--- Material supplied Enclosed Below ---
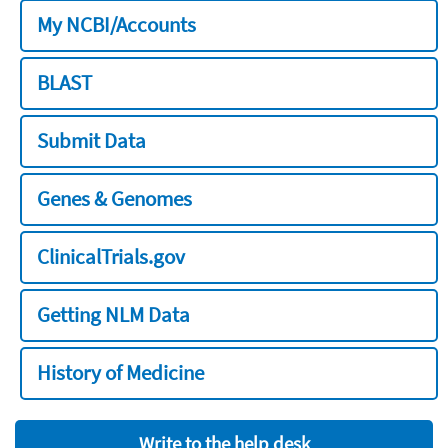
My NCBI/Accounts
BLAST
Submit Data
Genes & Genomes
ClinicalTrials.gov
Getting NLM Data
History of Medicine
Write to the help desk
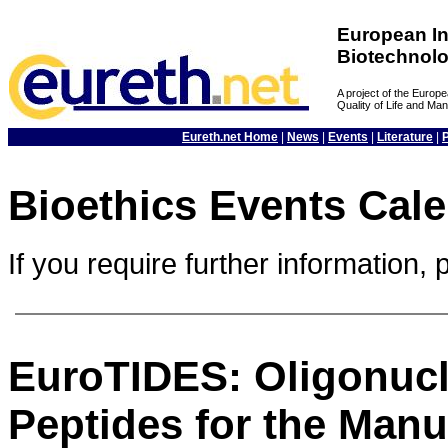
European In
Biotechnol
A project of the Euro
Quality of Life and M
Eureth.net Home
|
News
|
Events
|
Literature
|
Bioethics Events Cal
If you require further information, 
EuroTIDES: Oligonucl
Peptides for the Manu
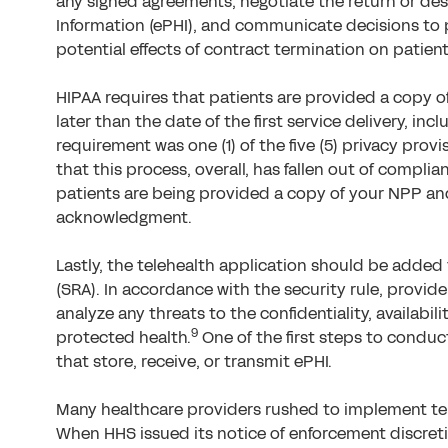
any signed agreements, negotiate the return or des
Information (ePHI), and communicate decisions to 
potential effects of contract termination on patien
HIPAA requires that patients are provided a copy of
later than the date of the first service delivery, inc
requirement was one (1) of the five (5) privacy provisi
that this process, overall, has fallen out of compl
patients are being provided a copy of your NPP an
acknowledgment.
Lastly, the telehealth application should be added 
(SRA). In accordance with the security rule, provi
analyze any threats to the confidentiality, availabilit
9
protected health.
One of the first steps to conduct
that store, receive, or transmit ePHI.
Many healthcare providers rushed to implement tel
When HHS issued its notice of enforcement discret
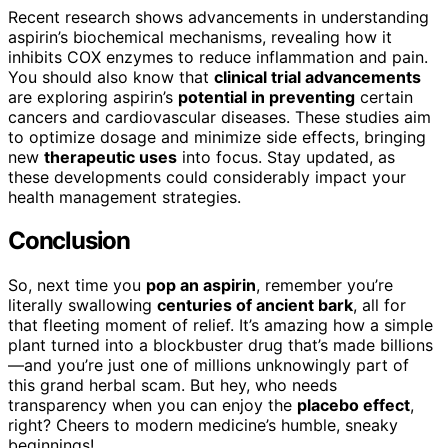
Recent research shows advancements in understanding
aspirin’s biochemical mechanisms, revealing how it
inhibits COX enzymes to reduce inflammation and pain.
You should also know that
clinical trial advancements
are exploring aspirin’s
potential in preventing
certain
cancers and cardiovascular diseases. These studies aim
to optimize dosage and minimize side effects, bringing
new
therapeutic uses
into focus. Stay updated, as
these developments could considerably impact your
health management strategies.
Conclusion
So, next time you
pop an aspirin
, remember you’re
literally swallowing
centuries of ancient bark
, all for
that fleeting moment of relief. It’s amazing how a simple
plant turned into a blockbuster drug that’s made billions
—and you’re just one of millions unknowingly part of
this grand herbal scam. But hey, who needs
transparency when you can enjoy the
placebo effect
,
right? Cheers to modern medicine’s humble, sneaky
beginnings!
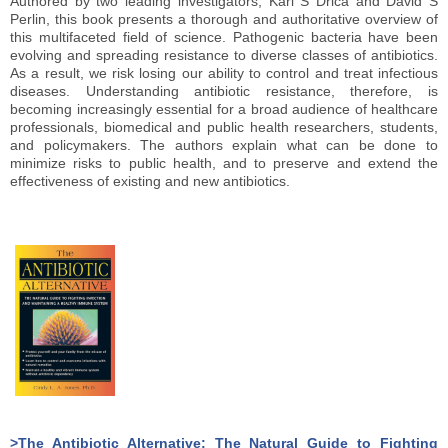
Authored by two leading investigators, Karl S Drica and David S
Perlin, this book presents a thorough and authoritative overview of
this multifaceted field of science. Pathogenic bacteria have been
evolving and spreading resistance to diverse classes of antibiotics.
As a result, we risk losing our ability to control and treat infectious
diseases. Understanding antibiotic resistance, therefore, is
becoming increasingly essential for a broad audience of healthcare
professionals, biomedical and public health researchers, students,
and policymakers. The authors explain what can be done to
minimize risks to public health, and to preserve and extend the
effectiveness of existing and new antibiotics.
>The Antibiotic Alternative: The Natural Guide to Fighting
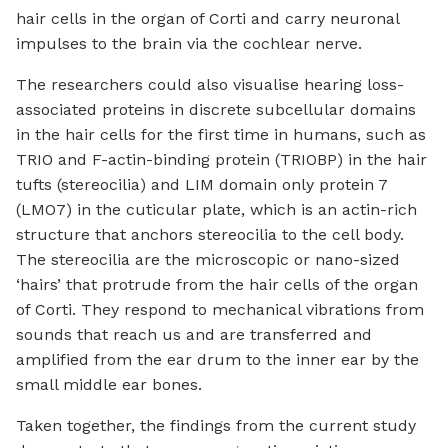
hair cells in the organ of Corti and carry neuronal
impulses to the brain via the cochlear nerve.
The researchers could also visualise hearing loss-
associated proteins in discrete subcellular domains
in the hair cells for the first time in humans, such as
TRIO and F-actin-binding protein (TRIOBP) in the hair
tufts (stereocilia) and LIM domain only protein 7
(LMO7) in the cuticular plate, which is an actin-rich
structure that anchors stereocilia to the cell body.
The stereocilia are the microscopic or nano-sized
‘hairs’ that protrude from the hair cells of the organ
of Corti. They respond to mechanical vibrations from
sounds that reach us and are transferred and
amplified from the ear drum to the inner ear by the
small middle ear bones.
Taken together, the findings from the current study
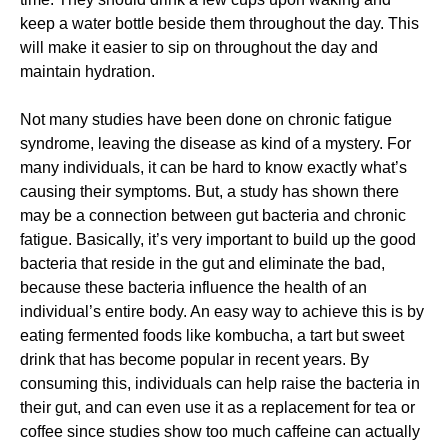
keep a water bottle beside them throughout the day. This
will make it easier to sip on throughout the day and
maintain hydration.
Not many studies have been done on chronic fatigue
syndrome, leaving the disease as kind of a mystery. For
many individuals, it can be hard to know exactly what’s
causing their symptoms. But, a study has shown there
may be a connection between gut bacteria and chronic
fatigue. Basically, it’s very important to build up the good
bacteria that reside in the gut and eliminate the bad,
because these bacteria influence the health of an
individual’s entire body. An easy way to achieve this is by
eating fermented foods like kombucha, a tart but sweet
drink that has become popular in recent years. By
consuming this, individuals can help raise the bacteria in
their gut, and can even use it as a replacement for tea or
coffee since studies show too much caffeine can actually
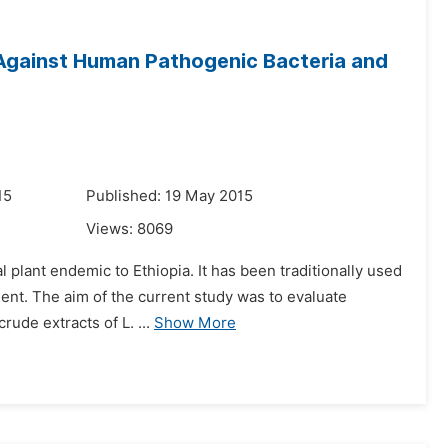
t Against Human Pathogenic Bacteria and
15
Published: 19 May 2015
Views:
8069
 plant endemic to Ethiopia. It has been traditionally used
ment. The aim of the current study was to evaluate
rude extracts of L. ...
Show More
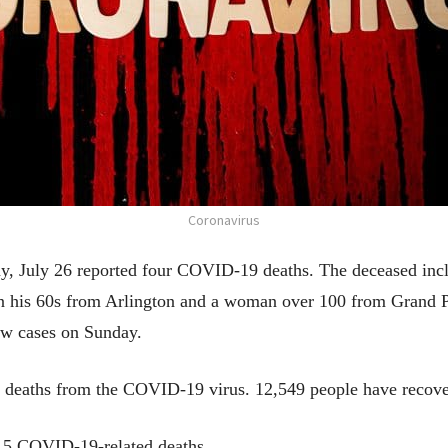
Coronavirus
y, July 26 reported four COVID-19 deaths. The deceased inc
n his 60s from Arlington and a woman over 100 from Grand Pr
ew cases on Sunday.
 deaths from the COVID-19 virus. 12,549 people have recove
 15 COVID-19-related deaths.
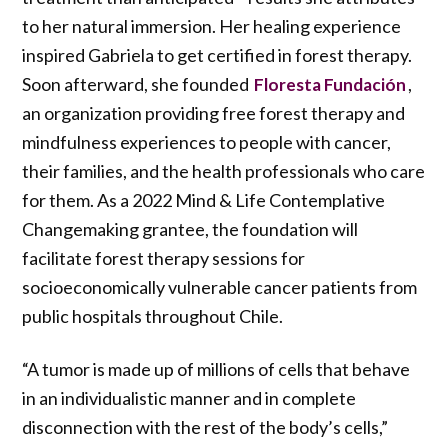
to her natural immersion. Her healing experience
inspired Gabriela to get certified in forest therapy.
Soon afterward, she founded
,
Floresta Fundación
an organization providing free forest therapy and
mindfulness experiences to people with cancer,
their families, and the health professionals who care
for them. As a 2022 Mind & Life Contemplative
Changemaking grantee, the foundation will
facilitate forest therapy sessions for
socioeconomically vulnerable cancer patients from
public hospitals throughout Chile.
“A tumor is made up of millions of cells that behave
in an individualistic manner and in complete
disconnection with the rest of the body’s cells,”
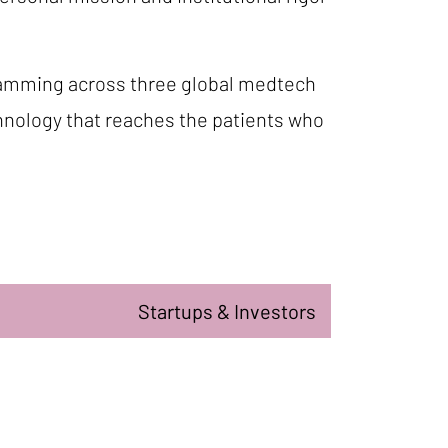
gramming across three global medtech
chnology that reaches the patients who
Startups & Investors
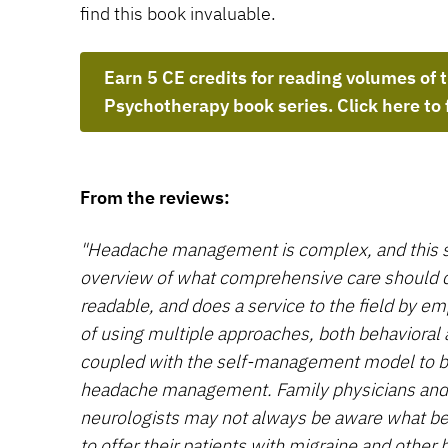
find this book invaluable.
Earn 5 CE credits for reading volumes of 
Psychotherapy book series. Click here to 
From the reviews:
"Headache management is complex, and this s
overview of what comprehensive care should con
readable, and does a service to the field by e
of using multiple approaches, both behavioral
coupled with the self-management model to br
headache management. Family physicians and s
neurologists may not always be aware what beh
to offer their patients with migraine and other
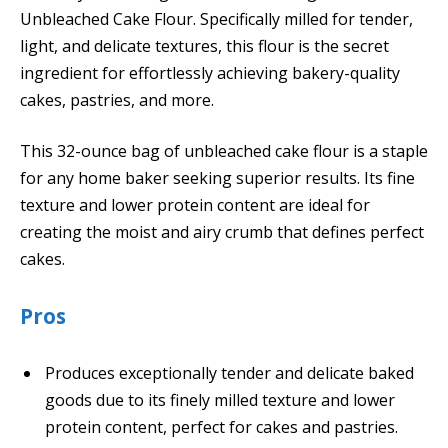
Unbleached Cake Flour. Specifically milled for tender,
light, and delicate textures, this flour is the secret
ingredient for effortlessly achieving bakery-quality
cakes, pastries, and more.
This 32-ounce bag of unbleached cake flour is a staple
for any home baker seeking superior results. Its fine
texture and lower protein content are ideal for
creating the moist and airy crumb that defines perfect
cakes.
Pros
Produces exceptionally tender and delicate baked
goods due to its finely milled texture and lower
protein content, perfect for cakes and pastries.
--- End of Enclosed Material supplied ---
Using the data above, retype exactly and only the lines from the one containing "(LMO7) in the" up to and including the one containing "syndrome, leaving the", with no pictures carried over.

(LMO7) in the cuticular plate, which is an actin-rich
structure that anchors stereocilia to the cell body.
The stereocilia are the microscopic or nano-sized
‘hairs’ that protrude from the hair cells of the organ
of Corti. They respond to mechanical vibrations from
sounds that reach us and are transferred and
amplified from the ear drum to the inner ear by the
small middle ear bones.
Taken together, the findings from the current study
keep a water bottle beside them throughout the day. This
will make it easier to sip on throughout the day and
maintain hydration.
Not many studies have been done on chronic fatigue
syndrome, leaving the disease as kind of a mystery. For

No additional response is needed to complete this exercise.